■ YOUR GOAL
Gather, from the data below, each line in which the word "tail" occurs.

■ SOURCE MATERIAL
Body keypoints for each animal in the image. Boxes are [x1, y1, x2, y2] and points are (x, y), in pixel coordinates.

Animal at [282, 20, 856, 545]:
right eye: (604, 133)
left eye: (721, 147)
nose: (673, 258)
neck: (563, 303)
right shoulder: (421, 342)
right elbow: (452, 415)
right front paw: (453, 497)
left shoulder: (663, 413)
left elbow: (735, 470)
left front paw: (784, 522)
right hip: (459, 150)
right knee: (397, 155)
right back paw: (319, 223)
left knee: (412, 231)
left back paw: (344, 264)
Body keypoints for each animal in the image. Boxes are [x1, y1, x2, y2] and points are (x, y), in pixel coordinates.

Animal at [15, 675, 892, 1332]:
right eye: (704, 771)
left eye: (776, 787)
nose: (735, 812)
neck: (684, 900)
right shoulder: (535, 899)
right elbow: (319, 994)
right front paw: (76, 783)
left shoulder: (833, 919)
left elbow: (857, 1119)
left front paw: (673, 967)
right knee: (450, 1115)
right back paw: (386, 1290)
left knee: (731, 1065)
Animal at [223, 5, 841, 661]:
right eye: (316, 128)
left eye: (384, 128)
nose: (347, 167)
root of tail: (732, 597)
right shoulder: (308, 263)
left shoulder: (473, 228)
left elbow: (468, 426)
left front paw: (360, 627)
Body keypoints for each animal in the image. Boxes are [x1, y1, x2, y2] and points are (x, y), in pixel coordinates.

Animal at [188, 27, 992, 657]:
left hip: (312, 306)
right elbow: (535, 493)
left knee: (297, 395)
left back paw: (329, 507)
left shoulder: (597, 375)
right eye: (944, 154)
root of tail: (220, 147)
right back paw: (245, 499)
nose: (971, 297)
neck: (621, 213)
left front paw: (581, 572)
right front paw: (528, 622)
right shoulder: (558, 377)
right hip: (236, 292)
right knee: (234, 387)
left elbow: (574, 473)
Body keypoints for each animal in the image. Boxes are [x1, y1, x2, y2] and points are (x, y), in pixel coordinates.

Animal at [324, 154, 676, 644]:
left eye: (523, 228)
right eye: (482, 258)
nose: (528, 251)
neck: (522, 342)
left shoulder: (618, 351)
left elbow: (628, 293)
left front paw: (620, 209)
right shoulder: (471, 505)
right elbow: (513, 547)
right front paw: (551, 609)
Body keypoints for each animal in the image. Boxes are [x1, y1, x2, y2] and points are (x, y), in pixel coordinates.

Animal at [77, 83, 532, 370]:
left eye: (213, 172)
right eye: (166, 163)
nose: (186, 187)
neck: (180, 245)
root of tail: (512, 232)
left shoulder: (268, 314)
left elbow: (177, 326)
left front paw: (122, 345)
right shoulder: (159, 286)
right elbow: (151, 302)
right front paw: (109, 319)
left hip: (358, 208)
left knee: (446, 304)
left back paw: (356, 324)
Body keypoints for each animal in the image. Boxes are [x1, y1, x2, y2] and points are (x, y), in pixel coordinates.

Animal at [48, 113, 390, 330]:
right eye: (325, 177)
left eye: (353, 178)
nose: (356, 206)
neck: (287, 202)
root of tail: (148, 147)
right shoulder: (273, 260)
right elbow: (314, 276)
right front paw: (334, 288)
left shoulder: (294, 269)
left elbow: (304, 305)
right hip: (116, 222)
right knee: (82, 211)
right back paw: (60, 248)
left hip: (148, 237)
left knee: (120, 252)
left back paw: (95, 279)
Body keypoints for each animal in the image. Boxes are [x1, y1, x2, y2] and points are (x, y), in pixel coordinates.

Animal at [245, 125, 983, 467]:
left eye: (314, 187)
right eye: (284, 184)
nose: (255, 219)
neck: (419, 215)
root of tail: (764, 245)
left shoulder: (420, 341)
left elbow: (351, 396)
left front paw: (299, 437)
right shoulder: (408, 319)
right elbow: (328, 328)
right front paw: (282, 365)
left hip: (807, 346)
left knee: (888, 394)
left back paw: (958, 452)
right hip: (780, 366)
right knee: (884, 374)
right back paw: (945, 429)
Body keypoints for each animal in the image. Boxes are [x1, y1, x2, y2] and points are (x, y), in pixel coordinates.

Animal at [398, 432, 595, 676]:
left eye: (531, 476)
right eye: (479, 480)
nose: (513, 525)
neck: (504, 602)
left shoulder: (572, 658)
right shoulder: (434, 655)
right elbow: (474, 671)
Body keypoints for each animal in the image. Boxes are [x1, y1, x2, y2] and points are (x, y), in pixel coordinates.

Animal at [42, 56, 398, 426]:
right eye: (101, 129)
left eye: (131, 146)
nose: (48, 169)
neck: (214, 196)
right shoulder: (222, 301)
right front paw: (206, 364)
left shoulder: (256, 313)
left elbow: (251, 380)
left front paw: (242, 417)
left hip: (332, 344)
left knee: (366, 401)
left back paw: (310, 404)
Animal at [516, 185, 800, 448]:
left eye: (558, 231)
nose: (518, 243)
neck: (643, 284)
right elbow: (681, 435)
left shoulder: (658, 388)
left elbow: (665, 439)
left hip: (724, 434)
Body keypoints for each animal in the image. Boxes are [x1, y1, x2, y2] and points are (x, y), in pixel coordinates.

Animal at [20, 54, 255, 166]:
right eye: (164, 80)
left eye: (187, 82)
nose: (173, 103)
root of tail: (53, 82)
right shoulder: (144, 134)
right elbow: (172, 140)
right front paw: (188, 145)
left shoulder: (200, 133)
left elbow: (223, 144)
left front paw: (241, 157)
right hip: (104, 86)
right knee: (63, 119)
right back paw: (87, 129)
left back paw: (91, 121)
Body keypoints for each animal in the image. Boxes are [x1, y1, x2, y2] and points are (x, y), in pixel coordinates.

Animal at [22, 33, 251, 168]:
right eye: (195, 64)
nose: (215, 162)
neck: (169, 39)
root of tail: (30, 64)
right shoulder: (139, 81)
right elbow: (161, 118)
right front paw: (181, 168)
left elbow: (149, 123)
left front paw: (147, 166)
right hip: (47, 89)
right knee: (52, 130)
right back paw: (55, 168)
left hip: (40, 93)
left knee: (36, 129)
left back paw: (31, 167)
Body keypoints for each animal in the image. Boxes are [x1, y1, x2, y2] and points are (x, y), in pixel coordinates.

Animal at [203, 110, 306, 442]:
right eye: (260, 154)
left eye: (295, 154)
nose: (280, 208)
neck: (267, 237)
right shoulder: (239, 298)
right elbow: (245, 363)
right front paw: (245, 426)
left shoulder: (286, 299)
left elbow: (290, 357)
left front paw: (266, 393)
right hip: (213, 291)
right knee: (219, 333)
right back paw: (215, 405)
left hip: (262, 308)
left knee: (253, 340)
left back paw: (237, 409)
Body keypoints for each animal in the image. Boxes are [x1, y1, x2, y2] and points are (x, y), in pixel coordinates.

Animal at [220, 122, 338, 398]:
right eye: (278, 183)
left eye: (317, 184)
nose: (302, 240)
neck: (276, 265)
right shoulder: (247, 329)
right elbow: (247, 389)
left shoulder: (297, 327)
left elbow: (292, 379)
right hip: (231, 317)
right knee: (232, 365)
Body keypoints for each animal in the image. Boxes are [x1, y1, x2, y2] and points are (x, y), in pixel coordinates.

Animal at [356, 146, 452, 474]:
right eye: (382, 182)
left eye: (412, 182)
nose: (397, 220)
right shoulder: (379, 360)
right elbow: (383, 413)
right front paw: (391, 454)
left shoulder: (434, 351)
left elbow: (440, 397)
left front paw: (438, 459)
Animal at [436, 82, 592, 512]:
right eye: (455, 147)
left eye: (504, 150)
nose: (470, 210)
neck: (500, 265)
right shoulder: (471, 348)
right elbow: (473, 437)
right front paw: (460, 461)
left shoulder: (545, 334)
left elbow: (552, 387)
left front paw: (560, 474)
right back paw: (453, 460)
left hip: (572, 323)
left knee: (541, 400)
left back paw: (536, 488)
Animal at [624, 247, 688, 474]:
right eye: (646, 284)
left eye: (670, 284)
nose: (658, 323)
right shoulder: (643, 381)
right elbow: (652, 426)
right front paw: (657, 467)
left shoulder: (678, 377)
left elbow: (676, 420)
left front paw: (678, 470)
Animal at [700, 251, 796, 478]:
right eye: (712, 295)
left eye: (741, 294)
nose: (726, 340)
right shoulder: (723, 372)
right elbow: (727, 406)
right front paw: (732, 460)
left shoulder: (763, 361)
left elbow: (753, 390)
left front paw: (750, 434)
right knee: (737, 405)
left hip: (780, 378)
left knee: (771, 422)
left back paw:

■ FINISHED EXERCISE
root of tail: (732, 597)
root of tail: (220, 147)
root of tail: (512, 232)
root of tail: (148, 147)
root of tail: (764, 245)
root of tail: (53, 82)
root of tail: (30, 64)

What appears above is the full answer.